Saat kembali ke apartemenku dari Shanghai, suara dering telepon terdengar dari tangga naik. Aku buru-buru berlari melompati dua anak tangga sekaligus. Bukannya aku mengharapkan panggilan, hanya saja aku termasuk salah satu dari orang-orang yang penasaran jika telepon berhenti berdering sebelum mengetahui tujuan sang penelepon. Nyaris mendobrak pintu masuk, aku melompat ke meja dan meraih gagang telepon.
"Halo? Handaka Jaya di sini," kataku terengah-engah.

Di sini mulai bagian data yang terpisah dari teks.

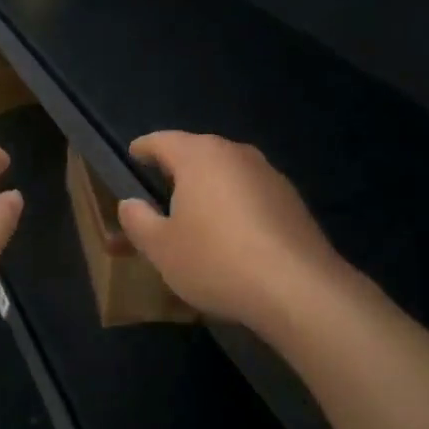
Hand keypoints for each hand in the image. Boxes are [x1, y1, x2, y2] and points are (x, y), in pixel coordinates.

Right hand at [117, 132, 350, 333]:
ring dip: (209, 187)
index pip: (162, 140)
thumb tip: (130, 203)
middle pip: (198, 152)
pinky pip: (251, 193)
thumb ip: (138, 221)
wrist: (298, 288)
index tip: (133, 155)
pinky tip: (233, 235)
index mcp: (199, 155)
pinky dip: (235, 205)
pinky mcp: (291, 200)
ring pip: (227, 172)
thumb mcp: (161, 248)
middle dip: (177, 168)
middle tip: (159, 189)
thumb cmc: (216, 260)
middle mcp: (235, 153)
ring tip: (196, 215)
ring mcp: (269, 174)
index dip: (143, 148)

"Sebuah suara wanita yang rendah dan terkendali berkata, "Ini Ranya Vachel. Anda terdengar seperti baru saja lari marathon."
Aku tertawa. "Terlalu banyak merokok. Senang mendengar suaramu lagi. Bagaimana kabarmu? Apakah perjalananmu kembali ke tanah air lancar-lancar saja?"
"Ya, sangat menyenangkan." Aku membayangkannya tersenyum saat dia melanjutkan, "Saya ingin mengundang Anda untuk dinner malam ini. Maaf kalau mendadak, tapi apakah Anda akan datang?"
"Tentu saja. Dengan senang hati."
"Tunangan saya, Yudhi Salim, akan hadir. Dia ingin bertemu dengan Anda."
"Bagus. Jam berapa aku harus datang?"
Dia ragu-ragu. "Setengah delapan tidak apa-apa?"
"Baiklah."
Dia tertawa kecil "Hampir lupa. Anda belum tahu di mana saya tinggal. Mediterania Lagoon Lt. 21, Kemayoran, Bisakah Anda mengingatnya?"
"Ya, akan kucatat."
"Saya akan menantikan kedatangan Anda kalau begitu. Selamat sore."
"Selamat sore."
Aku meletakkan gagang telepon sambil berpikir, bertanya-tanya mengapa dia tiba-tiba menelepon.
Mengapa tunangannya ingin bertemu denganku? Apa gunanya? Mungkinkah ada hubungan dengan kecelakaan mobil yang menewaskan Banyu Putih?
Aku ragu-ragu, bertanya-tanya dalam hati apakah aku harus menelepon Joko Seng. Akhirnya, aku memutuskan untuk tidak melakukannya.